I want to do some work on a subset of the FreeBSD repository. Problem: this repository is very large; git clone pulls down close to 2 GB. I only need a tiny fraction of that for what I want to do; currently, about 140 KB.

I want to be able to pull changes from upstream (I'd really rather not have to apply patches), but I estimate the chance I'll need to push back at 0%.

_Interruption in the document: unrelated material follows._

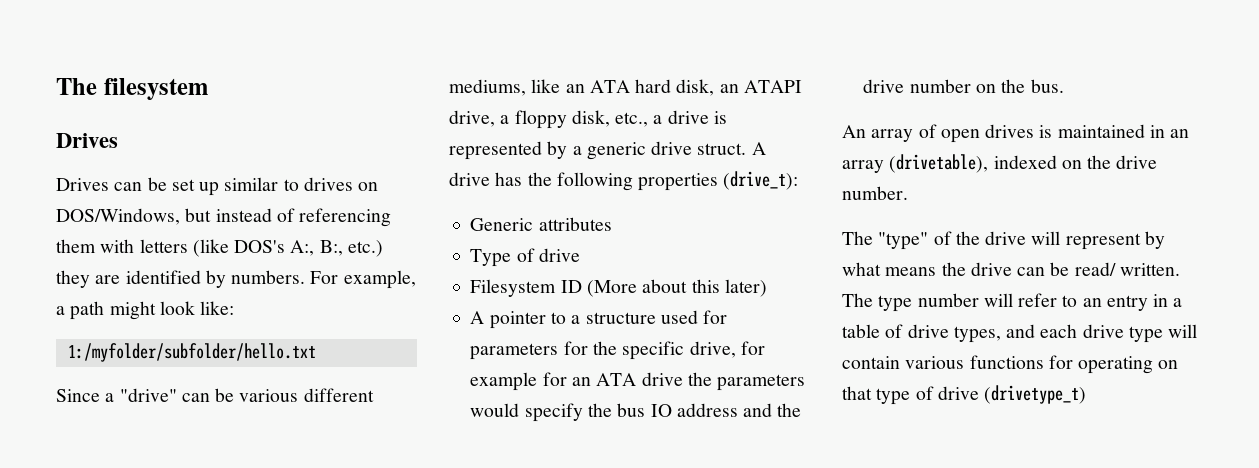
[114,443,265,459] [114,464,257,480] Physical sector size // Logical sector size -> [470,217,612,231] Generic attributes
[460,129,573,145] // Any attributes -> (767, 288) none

It seems like every path I turn down is a dead end:

  • If I clone the upstream repo with --depth 1, I can't push it to Github. ("shallow update not allowed". Git 2.7.4 on Ubuntu 16.04)
  • Even if I git rm everything I don't want (leaving just that 140KB in the working directory) and then clone --single-branch, it pulls down 1.5 GB. I wondered if maybe just the packs are awful and there's a lot of "false sharing", but I tried to repack (-a -d -f --depth=250 --window=250, per some random command I saw) and it is still ~880 MB after. Same if I clone that again.
  • I tried git gc and that just went and made things far, far worse (6.6 GB).
  • I could filter-branch away the unneeded stuff, but it seems like I won't be able to pull afterwards if I do that.

Is there some workflow that will work here, or should I just sever the connection to upstream, filter-branch everything away, and then just pull in patches as there are new commits to upstream? Should I forget about the FreeBSD Github mirror and use git-svn somehow to make the repo? (Eventually, everything I want won't be contained in a single directory; i.e., I'll want foo/bar and foo/baz but not foo/qux.)

(And what'd be the best way to get and apply those patches?)

EvanED
  • 947
  • 6
  • 22

2 Answers2

1

Even if I git rm everything I don't want (leaving just that 140KB in the working directory) and then clone --single-branch, it pulls down 1.5 GB

Yes, Git would download (fetch) the all repo anyway, but only on the first push.
But that should not prevent you to push back, if you commits are limited in scope (modify a few files, and that push should proceed without issue)

What you can do in order to limit the working tree locally is a sparse checkout (it would still require a complete fetch at first, but won't checkout everything).
You can see an example of sparse clone in "git clone is not cloning recent version of a certain repository?"

VonC
  • 1,262,500
  • 529
  • 4,410
  • 5,250
  • Sure, pushing back works fine, and I can avoid the working copy size with sparse checkouts, as you say. But I'd like to avoid the multi-GB download in the first place. (To be more specific: a sparse *checkout* I think doesn't help me at all; I'm going to have either a branch or a whole repo fork that only has the subset I'm interested in at all. So as long as I'm on that branch, which I will be all the time I'm doing active work on it, I can have a non-sparse checkout.) – EvanED Jun 23 '17 at 15:28
  • @EvanED Yes, that's my point: if you can support the multi-gB *once* (first fetch), that's ideal. I don't know of a way to do partial fetch (beside a shallow clone). I still use sparse-checkout (for instance https://stackoverflow.com/a/2467629/6309) – VonC Jun 23 '17 at 17:18
  • @EvanED "I'm going to have either a branch or a whole repo fork that only has the subset I'm interested in at al": Then you need to split that repo into tow repos (one being a submodule of the other): https://stackoverflow.com/a/16728814/6309 – VonC Jun 23 '17 at 17:19
1

There are signs that future versions of git will support it. The patches are already accepted. Search for OPT_PARSE_LIST_OBJECTS_FILTER or add object filtering for partial fetch

basin
  • 3,949
  • 2
  • 27
  • 63